(Stored records)
━━━━━━━━

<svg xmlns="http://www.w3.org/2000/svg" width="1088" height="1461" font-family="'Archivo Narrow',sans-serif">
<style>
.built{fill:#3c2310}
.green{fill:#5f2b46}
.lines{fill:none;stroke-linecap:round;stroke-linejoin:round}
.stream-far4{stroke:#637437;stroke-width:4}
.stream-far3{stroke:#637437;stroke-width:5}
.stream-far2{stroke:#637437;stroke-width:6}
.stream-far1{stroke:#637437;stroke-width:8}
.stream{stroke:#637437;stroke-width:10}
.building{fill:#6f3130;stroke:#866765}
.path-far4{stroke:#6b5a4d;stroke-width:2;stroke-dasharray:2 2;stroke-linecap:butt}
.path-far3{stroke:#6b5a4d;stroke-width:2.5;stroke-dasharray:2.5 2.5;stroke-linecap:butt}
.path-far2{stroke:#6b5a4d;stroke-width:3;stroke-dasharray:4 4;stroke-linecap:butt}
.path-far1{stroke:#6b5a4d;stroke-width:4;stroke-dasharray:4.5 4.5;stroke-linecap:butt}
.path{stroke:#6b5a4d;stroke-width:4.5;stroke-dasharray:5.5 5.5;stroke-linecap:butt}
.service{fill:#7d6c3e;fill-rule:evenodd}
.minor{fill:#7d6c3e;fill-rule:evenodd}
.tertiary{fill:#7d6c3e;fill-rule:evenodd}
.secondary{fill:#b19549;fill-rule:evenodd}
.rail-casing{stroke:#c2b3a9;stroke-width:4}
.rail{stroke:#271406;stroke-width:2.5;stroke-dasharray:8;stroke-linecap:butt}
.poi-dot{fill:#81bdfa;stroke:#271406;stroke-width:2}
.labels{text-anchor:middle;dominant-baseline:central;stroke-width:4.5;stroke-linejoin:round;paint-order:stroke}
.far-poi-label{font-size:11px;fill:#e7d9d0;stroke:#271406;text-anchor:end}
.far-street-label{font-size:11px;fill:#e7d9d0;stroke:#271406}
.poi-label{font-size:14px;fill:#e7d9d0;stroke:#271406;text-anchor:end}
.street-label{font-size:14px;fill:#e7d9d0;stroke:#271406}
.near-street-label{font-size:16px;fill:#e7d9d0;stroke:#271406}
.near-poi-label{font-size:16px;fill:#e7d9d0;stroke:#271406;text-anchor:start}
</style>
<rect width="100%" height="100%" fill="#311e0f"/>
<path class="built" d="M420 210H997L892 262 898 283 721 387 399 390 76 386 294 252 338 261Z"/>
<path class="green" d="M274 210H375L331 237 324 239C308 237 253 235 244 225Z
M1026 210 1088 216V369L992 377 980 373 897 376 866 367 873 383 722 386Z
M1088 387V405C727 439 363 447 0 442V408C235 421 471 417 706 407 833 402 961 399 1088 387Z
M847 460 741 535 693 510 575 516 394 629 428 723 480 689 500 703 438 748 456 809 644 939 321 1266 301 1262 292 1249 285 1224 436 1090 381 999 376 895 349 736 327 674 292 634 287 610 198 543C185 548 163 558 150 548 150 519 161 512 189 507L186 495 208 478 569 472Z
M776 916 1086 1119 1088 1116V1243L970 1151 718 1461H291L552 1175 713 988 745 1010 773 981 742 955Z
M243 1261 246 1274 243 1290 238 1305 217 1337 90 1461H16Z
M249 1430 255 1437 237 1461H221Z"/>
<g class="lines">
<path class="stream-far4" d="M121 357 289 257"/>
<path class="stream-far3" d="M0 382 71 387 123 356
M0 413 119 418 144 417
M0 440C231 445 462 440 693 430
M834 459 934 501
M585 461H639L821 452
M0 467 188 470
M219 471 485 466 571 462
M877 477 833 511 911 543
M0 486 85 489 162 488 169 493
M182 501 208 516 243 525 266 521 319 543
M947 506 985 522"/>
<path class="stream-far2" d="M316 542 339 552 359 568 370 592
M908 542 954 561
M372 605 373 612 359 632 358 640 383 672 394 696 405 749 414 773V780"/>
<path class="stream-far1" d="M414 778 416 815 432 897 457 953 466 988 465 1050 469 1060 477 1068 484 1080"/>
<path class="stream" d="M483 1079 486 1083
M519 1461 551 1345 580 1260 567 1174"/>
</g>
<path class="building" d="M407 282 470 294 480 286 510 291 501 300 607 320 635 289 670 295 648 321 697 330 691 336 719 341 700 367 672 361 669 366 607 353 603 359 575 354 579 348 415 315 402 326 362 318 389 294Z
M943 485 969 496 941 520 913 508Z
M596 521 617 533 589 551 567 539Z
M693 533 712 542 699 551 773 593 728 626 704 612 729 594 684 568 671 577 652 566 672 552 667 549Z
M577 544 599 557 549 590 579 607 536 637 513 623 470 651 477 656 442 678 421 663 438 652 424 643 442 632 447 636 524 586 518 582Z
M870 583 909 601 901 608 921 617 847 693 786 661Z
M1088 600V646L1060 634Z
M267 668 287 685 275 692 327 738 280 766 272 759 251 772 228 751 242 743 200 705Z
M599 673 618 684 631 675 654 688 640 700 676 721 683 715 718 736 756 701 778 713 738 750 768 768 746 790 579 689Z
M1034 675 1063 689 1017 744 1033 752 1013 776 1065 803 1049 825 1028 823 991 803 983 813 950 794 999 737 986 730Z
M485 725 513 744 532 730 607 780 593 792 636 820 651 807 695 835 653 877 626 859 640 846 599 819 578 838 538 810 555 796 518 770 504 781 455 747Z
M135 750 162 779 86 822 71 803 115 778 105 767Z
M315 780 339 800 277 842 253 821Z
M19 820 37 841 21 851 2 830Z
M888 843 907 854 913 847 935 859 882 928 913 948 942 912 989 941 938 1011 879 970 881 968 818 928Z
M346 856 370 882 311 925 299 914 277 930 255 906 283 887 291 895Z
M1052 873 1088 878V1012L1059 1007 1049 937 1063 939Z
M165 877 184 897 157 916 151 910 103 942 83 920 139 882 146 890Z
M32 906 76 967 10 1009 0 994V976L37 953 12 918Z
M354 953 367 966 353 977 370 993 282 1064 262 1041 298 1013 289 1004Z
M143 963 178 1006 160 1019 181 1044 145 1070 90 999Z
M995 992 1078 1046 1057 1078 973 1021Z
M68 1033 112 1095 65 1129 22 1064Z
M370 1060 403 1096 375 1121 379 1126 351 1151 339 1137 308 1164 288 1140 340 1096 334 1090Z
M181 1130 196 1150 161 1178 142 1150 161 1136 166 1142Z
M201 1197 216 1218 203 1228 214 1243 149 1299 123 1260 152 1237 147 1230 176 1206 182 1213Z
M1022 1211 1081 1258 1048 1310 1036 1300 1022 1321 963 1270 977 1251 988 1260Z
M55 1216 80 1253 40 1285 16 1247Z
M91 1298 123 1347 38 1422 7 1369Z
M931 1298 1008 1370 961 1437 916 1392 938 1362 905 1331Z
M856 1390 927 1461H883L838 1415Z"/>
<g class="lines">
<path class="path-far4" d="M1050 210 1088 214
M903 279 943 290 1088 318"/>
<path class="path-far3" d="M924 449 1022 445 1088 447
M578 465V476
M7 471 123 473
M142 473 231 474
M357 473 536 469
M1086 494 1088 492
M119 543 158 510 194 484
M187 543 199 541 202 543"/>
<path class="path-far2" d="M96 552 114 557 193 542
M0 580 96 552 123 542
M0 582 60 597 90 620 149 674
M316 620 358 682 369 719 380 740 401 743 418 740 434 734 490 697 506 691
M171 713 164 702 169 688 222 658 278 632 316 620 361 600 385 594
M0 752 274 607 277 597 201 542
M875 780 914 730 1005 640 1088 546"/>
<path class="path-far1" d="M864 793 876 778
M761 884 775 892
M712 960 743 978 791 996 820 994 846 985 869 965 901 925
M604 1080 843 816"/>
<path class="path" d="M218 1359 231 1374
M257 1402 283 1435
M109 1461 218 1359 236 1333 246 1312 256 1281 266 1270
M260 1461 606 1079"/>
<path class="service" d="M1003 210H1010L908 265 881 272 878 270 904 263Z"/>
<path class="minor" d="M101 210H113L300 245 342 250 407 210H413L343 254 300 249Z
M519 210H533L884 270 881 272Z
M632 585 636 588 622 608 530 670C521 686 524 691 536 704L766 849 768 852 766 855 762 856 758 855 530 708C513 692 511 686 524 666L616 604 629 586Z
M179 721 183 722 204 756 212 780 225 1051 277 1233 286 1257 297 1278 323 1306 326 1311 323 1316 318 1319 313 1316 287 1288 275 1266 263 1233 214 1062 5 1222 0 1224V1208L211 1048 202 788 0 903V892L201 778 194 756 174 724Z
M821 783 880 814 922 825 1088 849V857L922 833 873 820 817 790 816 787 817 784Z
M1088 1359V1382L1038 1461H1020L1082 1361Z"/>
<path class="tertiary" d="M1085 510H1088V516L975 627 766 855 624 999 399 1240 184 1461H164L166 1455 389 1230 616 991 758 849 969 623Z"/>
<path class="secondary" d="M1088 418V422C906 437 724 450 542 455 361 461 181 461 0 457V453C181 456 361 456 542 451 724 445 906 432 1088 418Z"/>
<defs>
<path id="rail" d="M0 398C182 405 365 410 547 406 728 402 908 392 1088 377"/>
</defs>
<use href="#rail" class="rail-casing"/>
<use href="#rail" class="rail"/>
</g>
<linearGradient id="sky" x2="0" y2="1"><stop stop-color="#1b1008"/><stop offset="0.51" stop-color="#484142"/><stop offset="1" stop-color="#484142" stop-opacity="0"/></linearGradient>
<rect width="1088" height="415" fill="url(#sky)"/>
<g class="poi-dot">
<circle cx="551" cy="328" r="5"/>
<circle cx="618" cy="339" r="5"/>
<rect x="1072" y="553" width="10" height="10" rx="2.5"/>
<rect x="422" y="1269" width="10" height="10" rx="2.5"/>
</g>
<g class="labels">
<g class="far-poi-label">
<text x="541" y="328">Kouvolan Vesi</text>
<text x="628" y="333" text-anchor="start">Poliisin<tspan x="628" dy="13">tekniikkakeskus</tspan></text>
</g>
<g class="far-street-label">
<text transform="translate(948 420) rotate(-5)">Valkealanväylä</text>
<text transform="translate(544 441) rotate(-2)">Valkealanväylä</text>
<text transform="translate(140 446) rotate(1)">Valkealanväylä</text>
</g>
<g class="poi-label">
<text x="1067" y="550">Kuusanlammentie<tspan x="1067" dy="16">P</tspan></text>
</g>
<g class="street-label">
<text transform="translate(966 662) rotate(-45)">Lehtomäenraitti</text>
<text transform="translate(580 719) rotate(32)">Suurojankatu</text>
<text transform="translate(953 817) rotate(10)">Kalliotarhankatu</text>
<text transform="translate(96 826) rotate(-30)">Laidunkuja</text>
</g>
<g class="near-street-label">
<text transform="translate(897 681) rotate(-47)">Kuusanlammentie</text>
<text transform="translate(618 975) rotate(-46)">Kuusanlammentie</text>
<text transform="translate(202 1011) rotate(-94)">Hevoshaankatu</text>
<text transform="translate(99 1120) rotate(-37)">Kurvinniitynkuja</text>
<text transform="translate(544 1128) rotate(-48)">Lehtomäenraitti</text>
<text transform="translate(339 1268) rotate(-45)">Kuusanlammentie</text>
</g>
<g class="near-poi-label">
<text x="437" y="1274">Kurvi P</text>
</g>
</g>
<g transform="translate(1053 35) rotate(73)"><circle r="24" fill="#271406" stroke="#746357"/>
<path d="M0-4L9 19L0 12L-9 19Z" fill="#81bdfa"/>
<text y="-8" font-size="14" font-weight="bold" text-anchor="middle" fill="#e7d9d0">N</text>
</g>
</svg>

━━━━━━━━

WHAT YOU ARE ASKED TO DO: Check every line above for the word "round" and copy those that have it.

WRITTEN ANSWER:
.lines{fill:none;stroke-linecap:round;stroke-linejoin:round}
.labels{text-anchor:middle;dominant-baseline:central;stroke-width:4.5;stroke-linejoin:round;paint-order:stroke}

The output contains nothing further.